Com o tema “Parem de nos matar”, marcha ocupa ruas de Vitória no Dia da Consciência Negra

Na manhã desta quinta-feira, 20, o Fórum da Juventude Negra do Espírito Santo (Fejunes), estudantes, organizações e movimentos sociais, ocuparam as ruas do centro de Vitória com a VII Marcha Estadual Contra o Extermínio da Juventude Negra. Com faixas e cartazes nas mãos, os manifestantes pediram o fim da violência contra os jovens negros e […]

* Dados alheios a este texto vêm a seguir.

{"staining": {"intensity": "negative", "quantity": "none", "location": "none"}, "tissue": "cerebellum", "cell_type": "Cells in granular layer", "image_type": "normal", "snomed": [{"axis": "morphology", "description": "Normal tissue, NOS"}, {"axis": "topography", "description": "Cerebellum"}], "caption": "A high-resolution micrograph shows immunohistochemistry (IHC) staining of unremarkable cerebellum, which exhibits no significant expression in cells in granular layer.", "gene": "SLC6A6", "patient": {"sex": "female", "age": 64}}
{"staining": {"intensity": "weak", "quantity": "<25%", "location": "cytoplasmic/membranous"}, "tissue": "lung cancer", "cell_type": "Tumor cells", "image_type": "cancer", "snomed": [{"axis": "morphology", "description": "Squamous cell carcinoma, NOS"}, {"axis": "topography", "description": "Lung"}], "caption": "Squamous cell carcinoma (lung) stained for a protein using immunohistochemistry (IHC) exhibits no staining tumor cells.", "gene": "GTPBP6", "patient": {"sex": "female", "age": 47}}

Na manhã desta quinta-feira, 20, o Fórum da Juventude Negra do Espírito Santo (Fejunes), estudantes, organizações e movimentos sociais, ocuparam as ruas do centro de Vitória com a VII Marcha Estadual Contra o Extermínio da Juventude Negra. Com faixas e cartazes nas mãos, os manifestantes pediram o fim da violência contra os jovens negros e a implementação de políticas públicas de inclusão social dos negros no país. O Sindibancários/ES marcou presença e denunciou também o racismo nos bancos.

 

A marcha, que marca o Dia Nacional da Consciência Negra, saiu do início da Avenida Jerônimo Monteiro e seguiu até o Museu Capixaba do Negro (Mucane), próximo ao Parque Moscoso. Durante o percurso, várias cruzes foram fincadas em frente ao Palácio Anchieta representando os jovens negros mortos pela violência no Estado. Segundo o Mapa da Violência 2014, o Espírito Santo permanece em segundo lugar como um dos estados mais violentos do país, atrás apenas de Alagoas.

Além dos movimentos sociais, estudantes de 14 escolas públicas da Grande Vitória e do interior do Estado participaram do ato. “Vamos continuar soltando nosso grito pela liberdade. Nossa luta é contra todo tipo de opressão, contra o racismo e a homofobia. Estamos nas ruas há sete anos e vamos continuar. As cruzes que deixamos no Palácio Anchieta é para mostrar que o governo é responsável pela morte de nossos jovens”, enfatizou a coordenadora do Fejunes, Silvana Ribeiro, durante a marcha.

Para o diretor do Sindibancários/ES, Dérik Bezerra, a luta pelo fim do extermínio da juventude negra e contra o racismo deve ser de toda sociedade. “O preconceito racial está presente em todos os lugares, inclusive nos bancos. Nos bancos públicos ainda há uma presença, mesmo que pequena de negros. Mas esses raramente chegam a ocupar cargos de gerências. Já nos bancos privados, a situação é ainda pior, pois praticamente não há contratações de bancários negros”, frisou Bezerra.

Luta contra o preconceito

Essa foi a primeira vez que o jovem Nathan Luz Souza, 15 anos, participou da Marcha. Para ele, o ato é importante para marcar a luta contra o preconceito.  “Não precisamos de um dia da Consciência Negra, mas sim 365 dias de consciência humana. O racismo e toda forma de preconceito só trazem sofrimento”, disse o estudante.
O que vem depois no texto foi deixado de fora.